━━━━━ Excerpted passage

[LLVMdev] RFC - Improvements to PGO profile support
Bob Wilson
bob.wilson at apple.com
Thu May 7 08:43:35 PDT 2015
> On May 7, 2015, at 12:55 AM, Hayden Livingston <halivingston at gmail.com> wrote:
>
> Can you tell us if you're continuing to use the same approach as
> described in one of the LLVM meetings, i.e. instrument at the clang
> AST level?
Yes, that is the approach we’re using.
>
> Also, do you generate GCOV files, some yaml, or is this a separate format?
It is a separate format. The code for reading/writing profile data is in compiler-rt/lib/profile/.
There is also a separate format for mapping the profile data back to source locations for code coverage testing. Details here: http://www.llvm.org/docs/CoverageMappingFormat.html
>
> And finally in the meeting you had given how you assign counters to
> the blocks, an algorithm to minimize the number of insertions. Is that
> algorithm a well-known one or a custom one? Is that described
> somewhere?

━━━━━━━━━━

Study questions:
A – Revise the stretch of the PGO profile support post from "Yes, that is" through "is in compiler-rt/lib/profile/.", changing "profile data" to "profiling data".
B – According to the PGO profile support post, in which directory is the code for reading and writing profile data located?
Rely only on the PGO profile support post when responding.

━━━━━ Entries supplied

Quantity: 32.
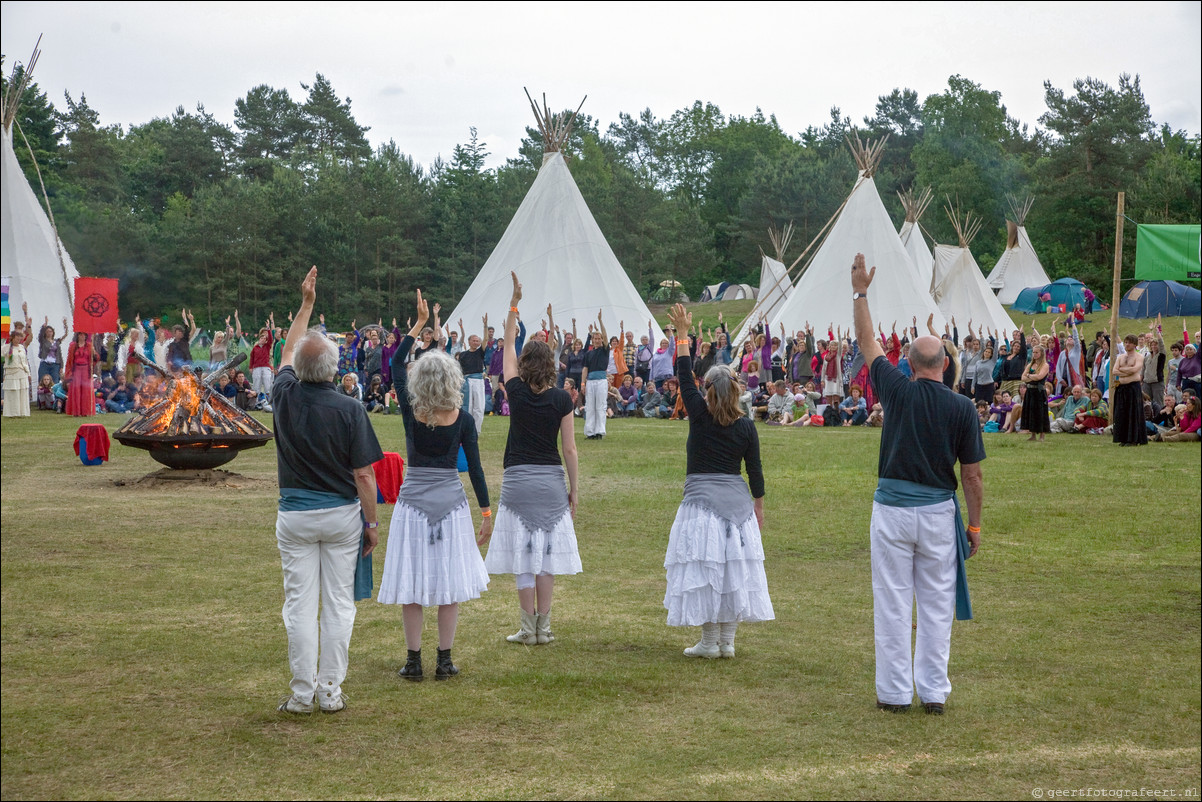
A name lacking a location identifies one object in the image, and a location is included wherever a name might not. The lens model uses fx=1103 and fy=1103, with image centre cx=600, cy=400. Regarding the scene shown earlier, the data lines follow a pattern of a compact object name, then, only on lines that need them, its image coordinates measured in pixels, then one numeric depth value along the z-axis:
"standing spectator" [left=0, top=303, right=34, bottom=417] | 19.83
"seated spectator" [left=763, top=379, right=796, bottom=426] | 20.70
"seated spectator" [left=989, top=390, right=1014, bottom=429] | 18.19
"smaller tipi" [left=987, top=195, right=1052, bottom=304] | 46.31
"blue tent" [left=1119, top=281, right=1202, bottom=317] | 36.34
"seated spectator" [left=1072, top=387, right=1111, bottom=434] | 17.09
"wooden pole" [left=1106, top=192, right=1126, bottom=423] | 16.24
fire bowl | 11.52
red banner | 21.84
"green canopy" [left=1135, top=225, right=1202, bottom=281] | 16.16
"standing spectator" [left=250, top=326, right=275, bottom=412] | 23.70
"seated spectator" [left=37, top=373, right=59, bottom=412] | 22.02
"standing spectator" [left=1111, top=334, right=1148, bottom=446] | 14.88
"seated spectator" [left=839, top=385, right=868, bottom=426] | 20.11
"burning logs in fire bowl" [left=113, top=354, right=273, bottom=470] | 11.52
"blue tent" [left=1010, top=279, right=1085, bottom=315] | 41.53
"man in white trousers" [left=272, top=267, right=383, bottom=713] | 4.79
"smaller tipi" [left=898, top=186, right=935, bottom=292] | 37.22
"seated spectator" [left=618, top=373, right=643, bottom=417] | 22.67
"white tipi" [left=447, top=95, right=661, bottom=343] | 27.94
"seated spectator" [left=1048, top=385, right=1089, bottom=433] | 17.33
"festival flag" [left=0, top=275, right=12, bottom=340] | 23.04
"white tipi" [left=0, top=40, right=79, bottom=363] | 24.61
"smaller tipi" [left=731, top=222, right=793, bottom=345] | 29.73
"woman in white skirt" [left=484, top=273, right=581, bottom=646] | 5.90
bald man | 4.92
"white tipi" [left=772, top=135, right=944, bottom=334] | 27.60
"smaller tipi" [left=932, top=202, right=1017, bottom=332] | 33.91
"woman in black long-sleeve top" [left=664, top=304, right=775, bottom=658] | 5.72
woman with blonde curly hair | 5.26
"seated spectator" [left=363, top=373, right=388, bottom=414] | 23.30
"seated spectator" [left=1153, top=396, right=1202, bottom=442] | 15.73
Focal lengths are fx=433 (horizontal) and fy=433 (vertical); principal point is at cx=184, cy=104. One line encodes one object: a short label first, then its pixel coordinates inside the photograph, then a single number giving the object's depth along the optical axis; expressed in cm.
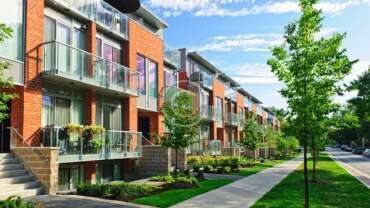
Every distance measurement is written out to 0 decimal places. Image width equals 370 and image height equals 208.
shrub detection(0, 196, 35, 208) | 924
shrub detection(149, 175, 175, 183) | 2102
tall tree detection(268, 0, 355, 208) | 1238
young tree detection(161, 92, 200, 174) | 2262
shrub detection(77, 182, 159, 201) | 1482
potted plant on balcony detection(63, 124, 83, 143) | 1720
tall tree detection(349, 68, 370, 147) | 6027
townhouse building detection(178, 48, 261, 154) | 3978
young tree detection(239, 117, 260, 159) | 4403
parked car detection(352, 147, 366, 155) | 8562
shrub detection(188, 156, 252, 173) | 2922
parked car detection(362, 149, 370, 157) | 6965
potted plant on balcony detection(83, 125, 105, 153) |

━━━━━━━━━━

Answers by item number:
A –
Yes, that is the approach we’re using.
>
> Also, do you generate GCOV files, some yaml, or is this a separate format?
It is a separate format. The code for reading/writing profiling data is in compiler-rt/lib/profile/.

B – compiler-rt/lib/profile/